Implementation was written collaboratively and sent serially through the mail in the form of eight roughly chronological installments, each consisting of texts on thirty stickers. The stickers were also made available online in different paper sizes, so that people could print them out on standard sheets of business-size shipping labels. Participants attached stickers to public surfaces around the world, so that whoever happened to wander by the stickers could read them. Some of these placements of stickers were photographed by participants, and the photographs were sent back to be archived on the Implementation website.
Because of the origin of this novel on sheets of stickers, and because of the way these stickers have been situated on public surfaces, Implementation consists of 240 short texts, any number of which can be read in any order. In this book, all these atomistic texts have been arranged with a cohesive narrative flow in mind. Each page includes placements of the narrative stickers on various public surfaces. It is a book to be read in photographs.

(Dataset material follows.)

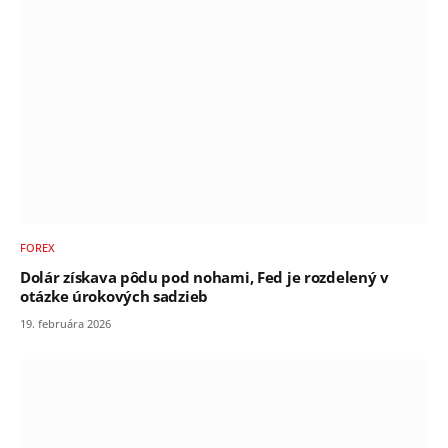
FOREX
Dolár získava pôdu pod nohami, Fed je rozdelený v
otázke úrokových sadzieb
19. februára 2026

Implementation is about four main characters: Frank, Samantha, Kilroy, and Roxanne, who live in a Midwestern town. The action of the novel begins in September 2001 and runs through the beginning of Operation Iraqi Freedom in 2003. One of the characters, Kilroy, is a reservist who is called up and then sent to Iraq, but the other characters are affected in much more oblique ways by the attack on the World Trade Center and the changes that follow. They continue to dine at restaurants, drink at bars, work, worry about their jobs and careers, have flings and relationships, and go to celebrations and funerals. While even a bombing in town changes little on the surface of these lives, the effects of the war can be read in shifts in their gestures, longings, and language. Implementation is a novel about the peripheral, everyday, psychological toll of the war on terror.